Most adults are asked to fast about 8–12 hours before fasting blood work, but the exact time depends on the specific test and your doctor’s instructions. For many people, this works out to not eating after late evening and doing the test first thing in the morning so most of the fast happens while sleeping.

Typical fasting time

  • Many standard fasting blood tests (like fasting glucose and many lipid/cholesterol panels) use an 8–12 hour fasting window.
  • Some providers and educators recommend closer to 10–12 hours to be on the safe side for lipid and metabolic tests, unless your own clinician says otherwise.

Tests that often need fasting

  • Fasting glucose, some diabetes screening tests, and many cholesterol/lipid panels are commonly done after fasting.
  • Certain liver, kidney, iron, and vitamin tests may also require fasting, but this varies by lab and doctor, so specific instructions from your provider always come first.

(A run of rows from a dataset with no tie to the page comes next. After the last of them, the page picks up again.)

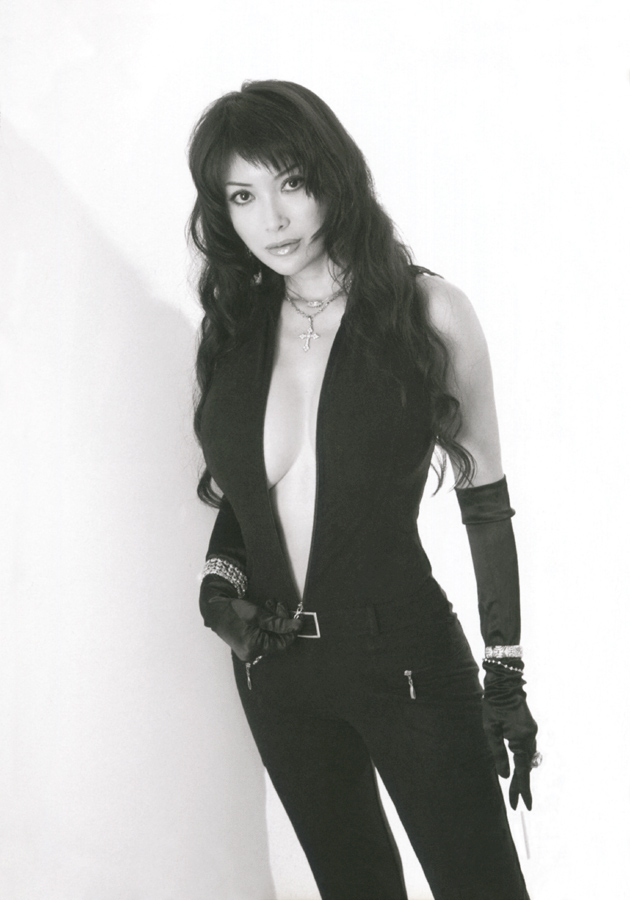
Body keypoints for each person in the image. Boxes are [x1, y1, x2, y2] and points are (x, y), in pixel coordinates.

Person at [187, 79, 540, 900]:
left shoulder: (429, 311)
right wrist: (217, 588)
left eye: (291, 183)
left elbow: (485, 501)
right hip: (276, 673)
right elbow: (243, 503)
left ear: (333, 177)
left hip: (405, 659)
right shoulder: (233, 330)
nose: (273, 219)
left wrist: (505, 673)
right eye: (243, 195)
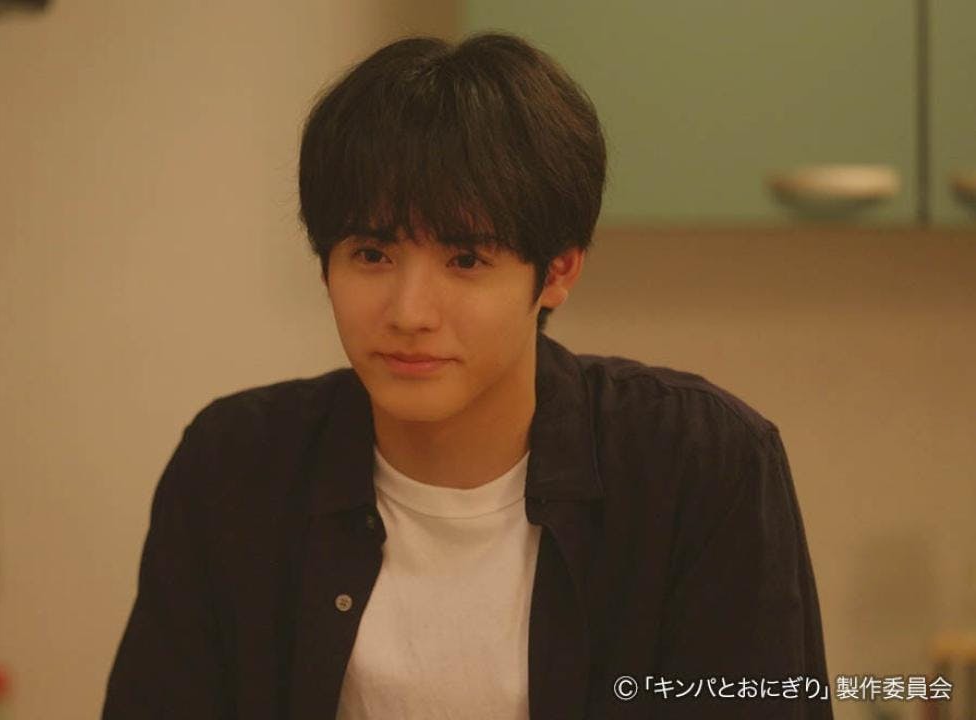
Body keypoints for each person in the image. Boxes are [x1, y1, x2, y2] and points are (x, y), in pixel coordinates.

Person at [103, 33, 832, 720]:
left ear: (557, 271)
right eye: (372, 255)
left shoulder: (702, 464)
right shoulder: (234, 466)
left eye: (465, 260)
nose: (409, 313)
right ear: (325, 263)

What “fasting” usually means

  • No food and no drinks with calories (including juice, milk, sugary drinks, or coffee with cream/sugar) during the fasting window; plain water is typically allowed and encouraged unless your provider says otherwise.
  • Alcohol often needs to be avoided for a longer period before some tests, so check your written lab instructions if you have them.

When to ask your doctor

  • If your order includes multiple tests, ask whether all of them require fasting and exactly how many hours are needed so you do not over‑ or under‑fast.
  • If you took food, coffee, or medication by mistake during the fasting window, call the lab or your clinician; sometimes the test can still be done, but other times they may reschedule to keep results accurate.

Current general guidance: plan on 8–12 hours of fasting for “fasting” blood work and follow the specific timing your own doctor or lab gives you.